▸ EXERCISE
Print the data below again in full, exactly as it stands, with no images.

-.-.-

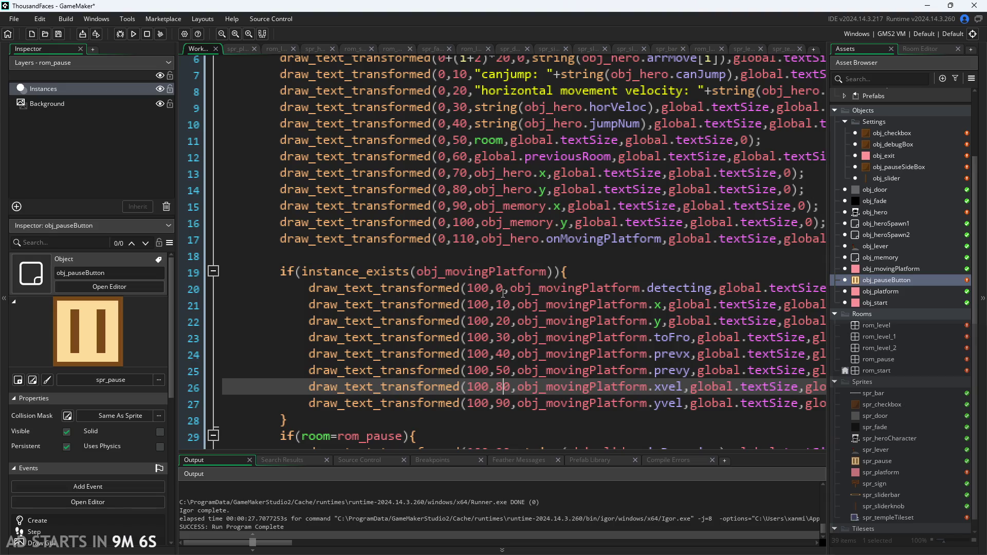
key(BackSpace)
text(6)
key(Down)
key(BackSpace)
text(\)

-.-.-

▸ OUTPUT FOR THIS EXERCISE
key(BackSpace)
text(6)
key(Down)
key(BackSpace)
text(\)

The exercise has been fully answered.